Leaving out every picture, quote the data below exactly as it appears.

+++ Record extracts

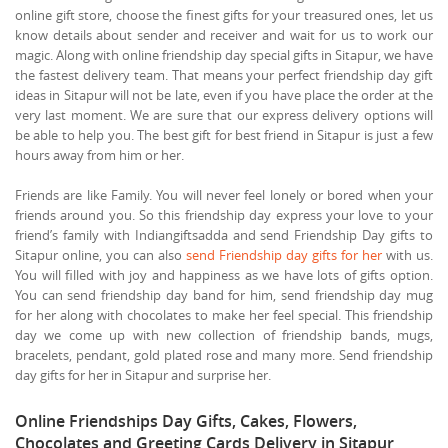
online gift store, choose the finest gifts for your treasured ones, let us
know details about sender and receiver and wait for us to work our
magic. Along with online friendship day special gifts in Sitapur, we have
the fastest delivery team. That means your perfect friendship day gift
ideas in Sitapur will not be late, even if you have place the order at the
very last moment. We are sure that our express delivery options will
be able to help you. The best gift for best friend in Sitapur is just a few
hours away from him or her.
Friends are like Family. You will never feel lonely or bored when your
friends around you. So this friendship day express your love to your
friend’s family with Indiangiftsadda and send Friendship Day gifts to
Sitapur online, you can also
send Friendship day gifts for her
with us.
You will filled with joy and happiness as we have lots of gifts option.
You can send friendship day band for him, send friendship day mug
for her along with chocolates to make her feel special. This friendship
day we come up with new collection of friendship bands, mugs,
bracelets, pendant, gold plated rose and many more. Send friendship
day gifts for her in Sitapur and surprise her.
Online Friendships Day Gifts, Cakes, Flowers,
Chocolates and Greeting Cards Delivery in Sitapur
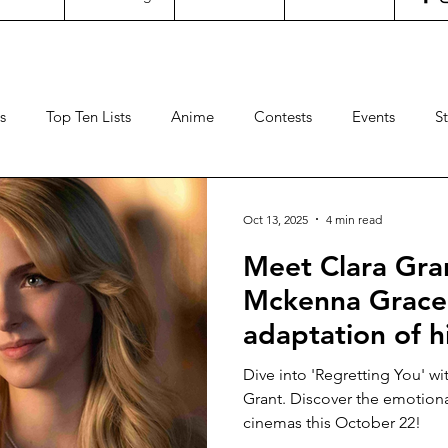
s
Top Ten Lists
Anime
Contests
Events
S
ncertgeeks
Theater
Filipino Films
International Fil
Oct 13, 2025
4 min read
Meet Clara Gra
neral Geekery
International TV
Cinemas
Contests
Mckenna Grace 
adaptation of h
Sports
Travel
Box Office
Animation
Video
“REGRETTING Y
Dive into 'Regretting You' w
cinemas Octobe
Grant. Discover the emotiona
cinemas this October 22!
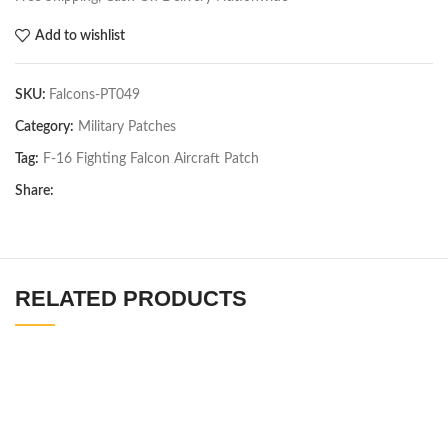
Add to wishlist
SKU:
Falcons-PT049
Category:
Military Patches
Tag:
F-16 Fighting Falcon Aircraft Patch
Share:
RELATED PRODUCTS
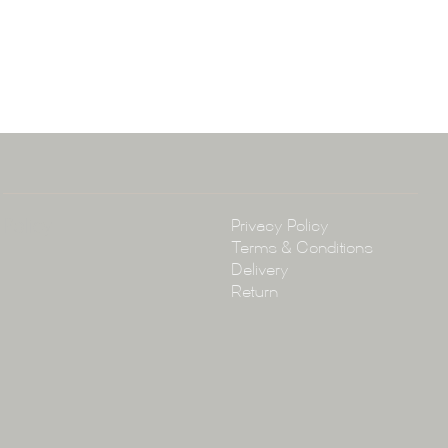
ena & Co
arramatta Road, Annandale NSW 2038
4 3430
arena.com.au
Policy
Privacy Policy
Terms & Conditions
Delivery
Return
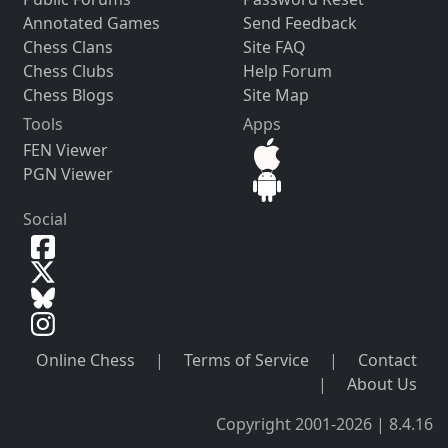
Annotated Games
Send Feedback
Chess Clans
Site FAQ
Chess Clubs
Help Forum
Chess Blogs
Site Map
Tools
Apps
FEN Viewer
PGN Viewer
Social
Online Chess
|
Terms of Service
|
Contact
|
About Us
Copyright 2001-2026 | 8.4.16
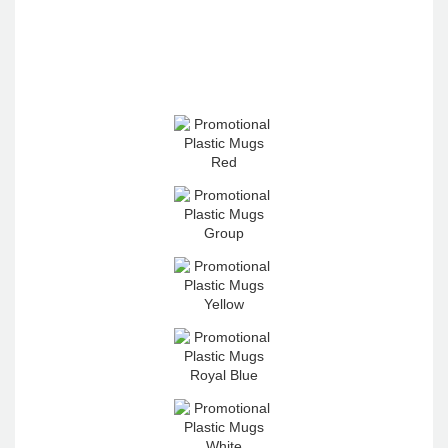
4.96
Rating
3,039
Reviews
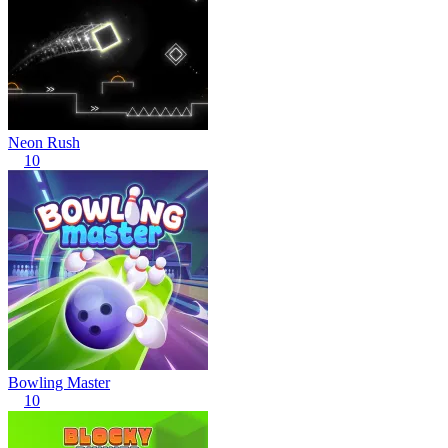
Neon Rush
10
Bowling Master
10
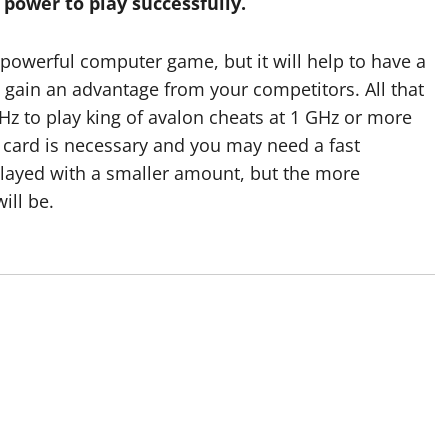
ower to play successfully.
coordination betw
staff and register
 powerful computer game, but it will help to have a
o gain an advantage from your competitors. All that
attendees
Hz to play king of avalon cheats at 1 GHz or more
o card is necessary and you may need a fast
Devin
January 25, 2026
played with a smaller amount, but the more
ill be.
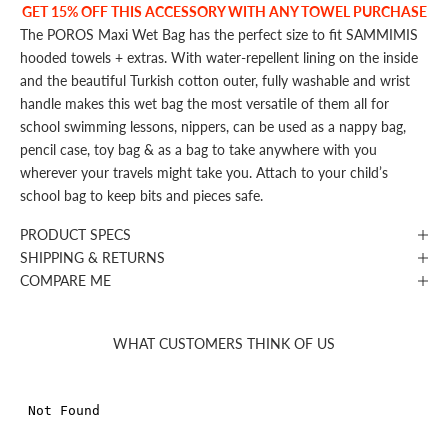
GET 15% OFF THIS ACCESSORY WITH ANY TOWEL PURCHASE
The POROS Maxi Wet Bag has the perfect size to fit SAMMIMIS
hooded towels + extras. With water-repellent lining on the inside
and the beautiful Turkish cotton outer, fully washable and wrist
handle makes this wet bag the most versatile of them all for
school swimming lessons, nippers, can be used as a nappy bag,
pencil case, toy bag & as a bag to take anywhere with you
wherever your travels might take you. Attach to your child’s
school bag to keep bits and pieces safe.
PRODUCT SPECS
SHIPPING & RETURNS
COMPARE ME
WHAT CUSTOMERS THINK OF US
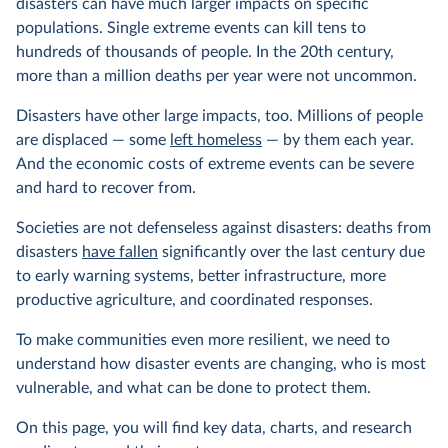
disasters can have much larger impacts on specific
populations. Single extreme events can kill tens to
hundreds of thousands of people. In the 20th century,
more than a million deaths per year were not uncommon.
Disasters have other large impacts, too. Millions of people
are displaced — some
left homeless
— by them each year.
And the economic costs of extreme events can be severe
and hard to recover from.
Societies are not defenseless against disasters: deaths from
disasters
have fallen
significantly over the last century due
to early warning systems, better infrastructure, more
productive agriculture, and coordinated responses.
To make communities even more resilient, we need to
understand how disaster events are changing, who is most
vulnerable, and what can be done to protect them.
On this page, you will find key data, charts, and research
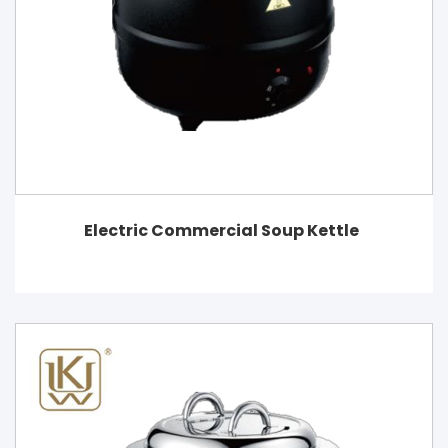
Electric Commercial Soup Kettle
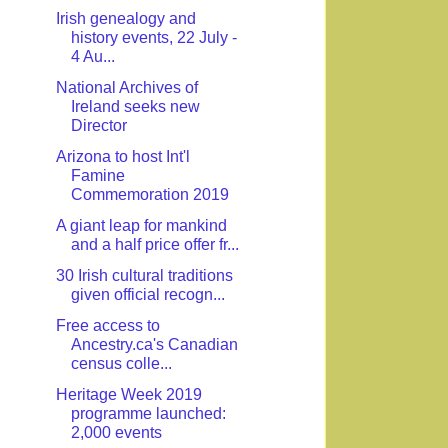
Irish genealogy and
history events, 22 July -
4 Au...
National Archives of
Ireland seeks new
Director
Arizona to host Int'l
Famine
Commemoration 2019
A giant leap for mankind
and a half price offer fr...
30 Irish cultural traditions
given official recogn...
Free access to
Ancestry.ca's Canadian
census colle...
Heritage Week 2019
programme launched:
2,000 events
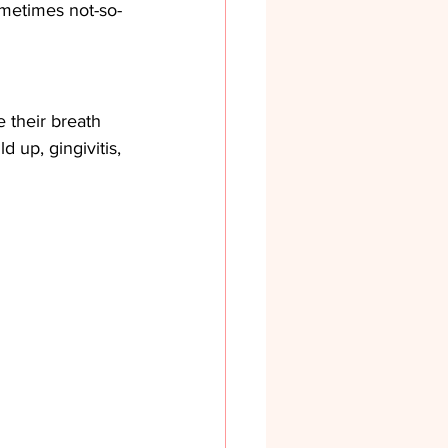
ometimes not-so-
e their breath 
d up, gingivitis, 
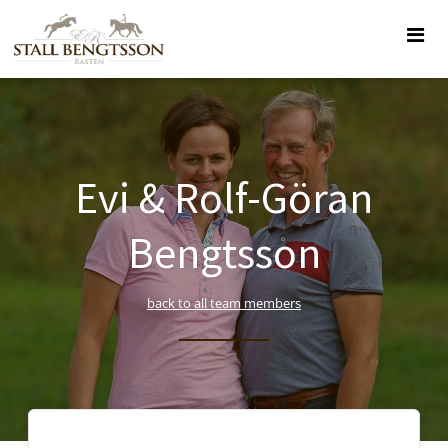
Evi & Rolf-Göran
Bengtsson
back to all team members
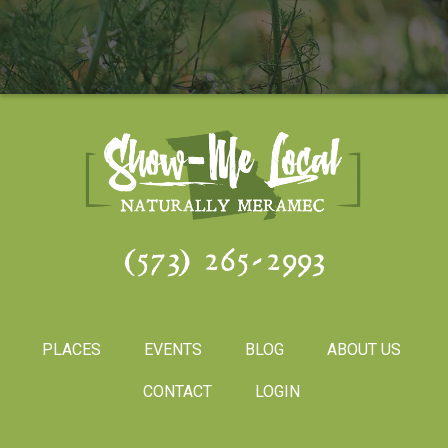
(573) 265-2993
PLACES
EVENTS
BLOG
ABOUT US
CONTACT
LOGIN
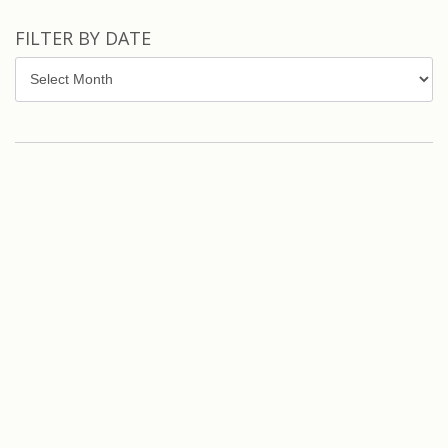
FILTER BY DATE
Filter
by
Date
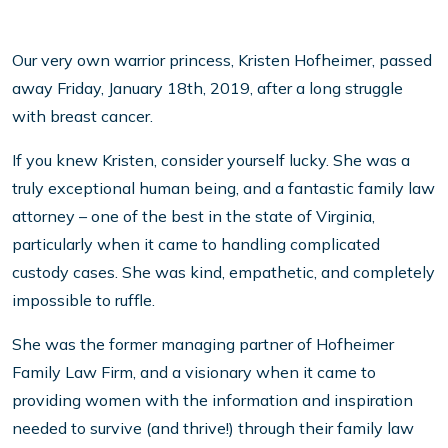
Our very own warrior princess, Kristen Hofheimer, passed
away Friday, January 18th, 2019, after a long struggle
with breast cancer.
If you knew Kristen, consider yourself lucky. She was a
truly exceptional human being, and a fantastic family law
attorney – one of the best in the state of Virginia,
particularly when it came to handling complicated
custody cases. She was kind, empathetic, and completely
impossible to ruffle.
She was the former managing partner of Hofheimer
Family Law Firm, and a visionary when it came to
providing women with the information and inspiration
needed to survive (and thrive!) through their family law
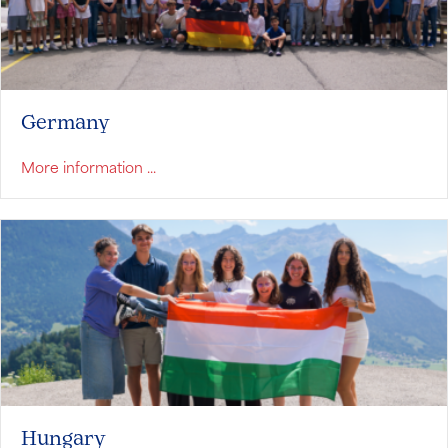
Germany
about Germany
More information ...
Hungary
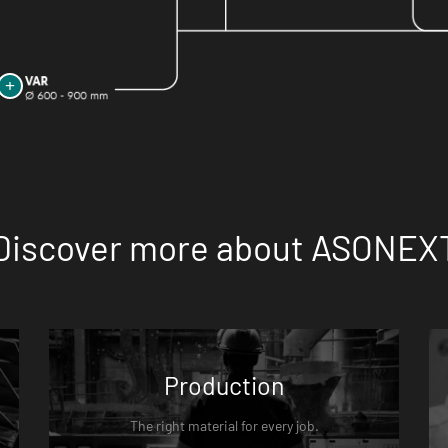
Discover more about ASONEX
Production
The right material for every job.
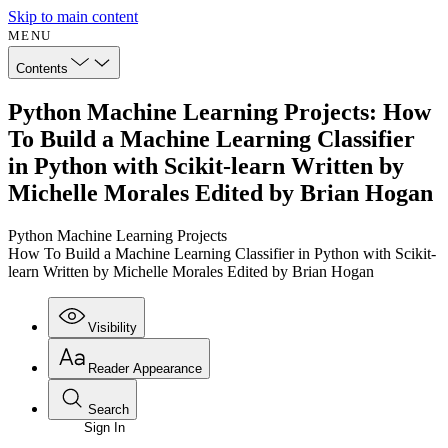
Skip to main content
MENU
Contents
Python Machine Learning Projects: How
To Build a Machine Learning Classifier
in Python with Scikit-learn Written by
Michelle Morales Edited by Brian Hogan
Python Machine Learning Projects
How To Build a Machine Learning Classifier in Python with Scikit-
learn Written by Michelle Morales Edited by Brian Hogan
Visibility
Reader Appearance
Search
Sign In
Annotations
Enter search criteria
Execute s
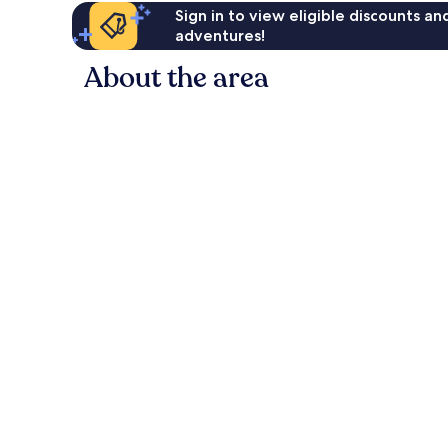
Sign in to view eligible discounts a
adventures!
About the area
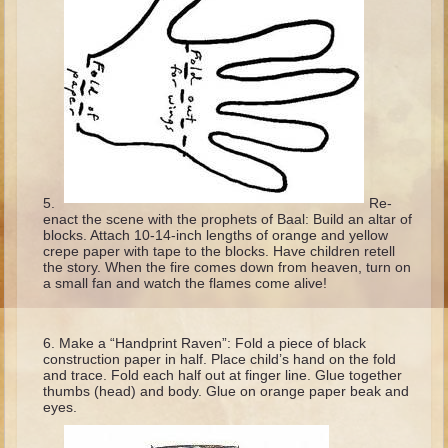
Isaac
Jacob
Joseph #1
Joseph #2
Moses #1
Moses #2
Re-
Balaam
enact the scene with the prophets of Baal: Build an altar of
blocks. Attach 10-14-inch lengths of orange and yellow
Joshua
crepe paper with tape to the blocks. Have children retell
the story. When the fire comes down from heaven, turn on
Judges/Gideon
a small fan and watch the flames come alive!
Job
Ruth
Make a “Handprint Raven”: Fold a piece of black
construction paper in half. Place child’s hand on the fold
Hannah/Samuel
and trace. Fold each half out at finger line. Glue together
thumbs (head) and body. Glue on orange paper beak and
Saul
eyes.
David (to Goliath)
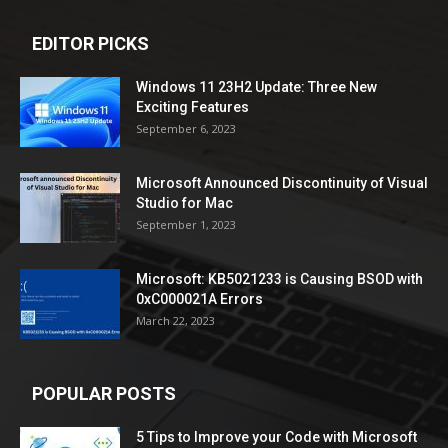
EDITOR PICKS
Windows 11 23H2 Update: Three New
Exciting Features
September 6, 2023
Microsoft Announced Discontinuity of Visual
Studio for Mac
September 1, 2023
Microsoft: KB5021233 is Causing BSOD with
0xC000021A Errors
March 22, 2023
POPULAR POSTS
5 Tips to Improve your Code with Microsoft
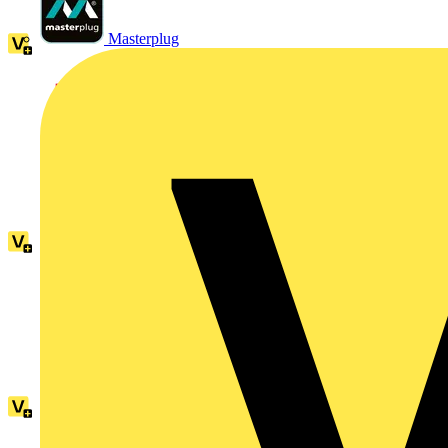
Masterplug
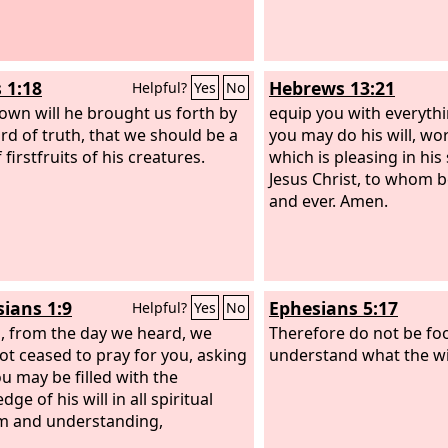
 1:18
Hebrews 13:21
Helpful?
Yes
No
 own will he brought us forth by
equip you with everyth
rd of truth, that we should be a
you may do his will, wor
 firstfruits of his creatures.
which is pleasing in his
Jesus Christ, to whom b
and ever. Amen.
sians 1:9
Ephesians 5:17
Helpful?
Yes
No
, from the day we heard, we
Therefore do not be foo
ot ceased to pray for you, asking
understand what the will
ou may be filled with the
ge of his will in all spiritual
m and understanding,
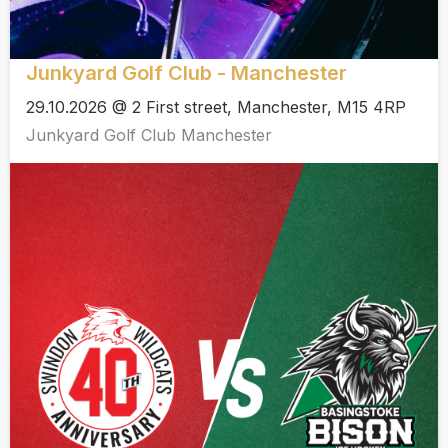
Junkyard Golf Club - Manchester
29.10.2026 @ 2 First street, Manchester, M15 4RP
Junkyard Golf Club Manchester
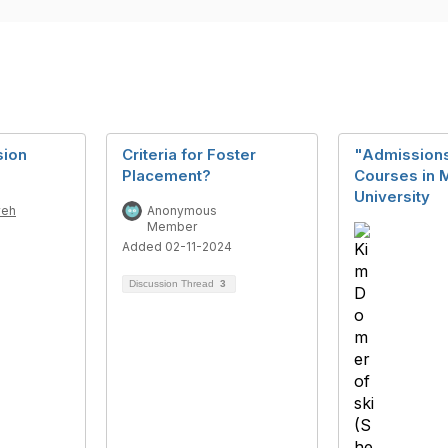
sion
Criteria for Foster
"Admissions
Placement?
Courses in 
University
weh
Anonymous
Member
Added 02-11-2024
Discussion Thread
3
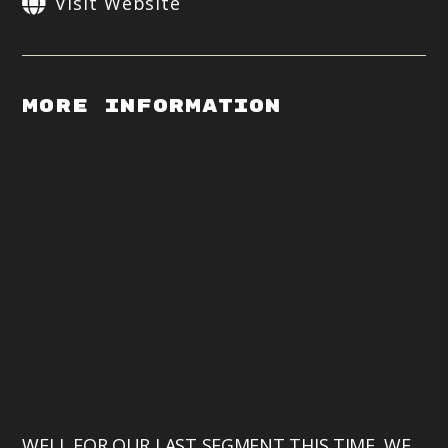
Visit Website
More Information
WELL FOR OUR LAST SEGMENT THIS TIME, WE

++++++

• **Answer to this exercise**:
online gift store, choose the finest gifts for your treasured ones, let us
know details about sender and receiver and wait for us to work our
magic. Along with online friendship day special gifts in Sitapur, we have
the fastest delivery team. That means your perfect friendship day gift
ideas in Sitapur will not be late, even if you have place the order at the
very last moment. We are sure that our express delivery options will
be able to help you. The best gift for best friend in Sitapur is just a few
hours away from him or her.
Friends are like Family. You will never feel lonely or bored when your
friends around you. So this friendship day express your love to your
friend’s family with Indiangiftsadda and send Friendship Day gifts to
Sitapur online, you can also
send Friendship day gifts for her
with us.
You will filled with joy and happiness as we have lots of gifts option.
You can send friendship day band for him, send friendship day mug
for her along with chocolates to make her feel special. This friendship
day we come up with new collection of friendship bands, mugs,
bracelets, pendant, gold plated rose and many more. Send friendship
day gifts for her in Sitapur and surprise her.
Online Friendships Day Gifts, Cakes, Flowers,
Chocolates and Greeting Cards Delivery in Sitapur
s
Top Ten Lists
Anime
Contests
Events
S
ncertgeeks
Theater
Filipino Films
International Fil
Oct 13, 2025
4 min read
Meet Clara Gra
neral Geekery
International TV
Cinemas
Contests
Mckenna Grace 
adaptation of h
Sports
Travel
Box Office
Animation
Video
“REGRETTING Y
Dive into 'Regretting You' w
cinemas Octobe
Grant. Discover the emotiona
cinemas this October 22!
Add to wishlist
SKU:
Falcons-PT049
Category:
Military Patches
Tag:
F-16 Fighting Falcon Aircraft Patch
Share:
RELATED PRODUCTS
ena & Co
arramatta Road, Annandale NSW 2038
4 3430
arena.com.au
Policy
Privacy Policy
Terms & Conditions
Delivery
Return
Annotated Games
Send Feedback
Chess Clans
Site FAQ
Chess Clubs
Help Forum
Chess Blogs
Site Map
Tools
Apps
FEN Viewer
PGN Viewer
Social
Online Chess
|
Terms of Service
|
Contact
|
About Us
Copyright 2001-2026 | 8.4.16
4.96
Rating
3,039
Reviews
Neon Rush
10
Bowling Master
10
ower to play successfully.
coordination betw
staff and register
 powerful computer game, but it will help to have a
o gain an advantage from your competitors. All that
attendees
Hz to play king of avalon cheats at 1 GHz or more
o card is necessary and you may need a fast
Devin
January 25, 2026
played with a smaller amount, but the more
ill be.
GET 15% OFF THIS ACCESSORY WITH ANY TOWEL PURCHASE
The POROS Maxi Wet Bag has the perfect size to fit SAMMIMIS
hooded towels + extras. With water-repellent lining on the inside
and the beautiful Turkish cotton outer, fully washable and wrist
handle makes this wet bag the most versatile of them all for
school swimming lessons, nippers, can be used as a nappy bag,
pencil case, toy bag & as a bag to take anywhere with you
wherever your travels might take you. Attach to your child’s
school bag to keep bits and pieces safe.
PRODUCT SPECS
SHIPPING & RETURNS
COMPARE ME
WHAT CUSTOMERS THINK OF US
disasters can have much larger impacts on specific
populations. Single extreme events can kill tens to
hundreds of thousands of people. In the 20th century,
more than a million deaths per year were not uncommon.
Disasters have other large impacts, too. Millions of people
are displaced — some
left homeless
— by them each year.
And the economic costs of extreme events can be severe
and hard to recover from.
Societies are not defenseless against disasters: deaths from
disasters
have fallen
significantly over the last century due
to early warning systems, better infrastructure, more
productive agriculture, and coordinated responses.
To make communities even more resilient, we need to
understand how disaster events are changing, who is most
vulnerable, and what can be done to protect them.
On this page, you will find key data, charts, and research
Electric Commercial Soup Kettle
Irish genealogy and
history events, 22 July -
4 Au...
National Archives of
Ireland seeks new
Director
Arizona to host Int'l
Famine
Commemoration 2019
A giant leap for mankind
and a half price offer fr...
30 Irish cultural traditions
given official recogn...
Free access to
Ancestry.ca's Canadian
census colle...
Heritage Week 2019
programme launched:
2,000 events
ometimes not-so-
e their breath 
d up, gingivitis, 
Evi & Rolf-Göran
Bengtsson
back to all team members
(573) 265-2993
PLACES
EVENTS
BLOG
ABOUT US
CONTACT
LOGIN
FILTER BY DATE
Filter
by
Date
Our very own warrior princess, Kristen Hofheimer, passed
away Friday, January 18th, 2019, after a long struggle
with breast cancer.
If you knew Kristen, consider yourself lucky. She was a
truly exceptional human being, and a fantastic family law
attorney – one of the best in the state of Virginia,
particularly when it came to handling complicated
custody cases. She was kind, empathetic, and completely
impossible to ruffle.
She was the former managing partner of Hofheimer
Family Law Firm, and a visionary when it came to
providing women with the information and inspiration
needed to survive (and thrive!) through their family law
Germany
about Germany
More information ...
Hungary
Discover more about ASONEX
Production
The right material for every job.
Skip to main content
MENU
Contents
Python Machine Learning Projects: How
To Build a Machine Learning Classifier
in Python with Scikit-learn Written by
Michelle Morales Edited by Brian Hogan
Python Machine Learning Projects
How To Build a Machine Learning Classifier in Python with Scikit-
learn Written by Michelle Morales Edited by Brian Hogan
Visibility
Reader Appearance
Search
Sign In
Annotations
Enter search criteria
Execute s
Sign in to view eligible discounts a
adventures!
About the area
Isaac
Jacob
Joseph #1
Joseph #2
Moses #1
Moses #2
Re-
Balaam
enact the scene with the prophets of Baal: Build an altar of
blocks. Attach 10-14-inch lengths of orange and yellow
Joshua
crepe paper with tape to the blocks. Have children retell
the story. When the fire comes down from heaven, turn on
Judges/Gideon
a small fan and watch the flames come alive!
Job
Ruth
Make a “Handprint Raven”: Fold a piece of black
construction paper in half. Place child’s hand on the fold
Hannah/Samuel
and trace. Fold each half out at finger line. Glue together
thumbs (head) and body. Glue on orange paper beak and
Saul
eyes.
David (to Goliath)
EDITOR PICKS
Windows 11 23H2 Update: Three New
Exciting Features
September 6, 2023
Microsoft Announced Discontinuity of Visual
Studio for Mac
September 1, 2023
Microsoft: KB5021233 is Causing BSOD with
0xC000021A Errors
March 22, 2023
POPULAR POSTS
5 Tips to Improve your Code with Microsoft
Masterplug
 1:18
Hebrews 13:21
Helpful?
Yes
No
 own will he brought us forth by
equip you with everyth
rd of truth, that we should be a
you may do his will, wor
 firstfruits of his creatures.
which is pleasing in his
Jesus Christ, to whom b
and ever. Amen.
sians 1:9
Ephesians 5:17
Helpful?
Yes
No
, from the day we heard, we
Therefore do not be foo
ot ceased to pray for you, asking
understand what the will
ou may be filled with the
ge of his will in all spiritual
m and understanding,
Junkyard Golf Club - Manchester
29.10.2026 @ 2 First street, Manchester, M15 4RP
Junkyard Golf Club Manchester
sion
Criteria for Foster
"Admissions
Placement?
Courses in 
University
weh
Anonymous
Member
Added 02-11-2024
Discussion Thread
3
Visit Website
More Information
WELL FOR OUR LAST SEGMENT THIS TIME, WE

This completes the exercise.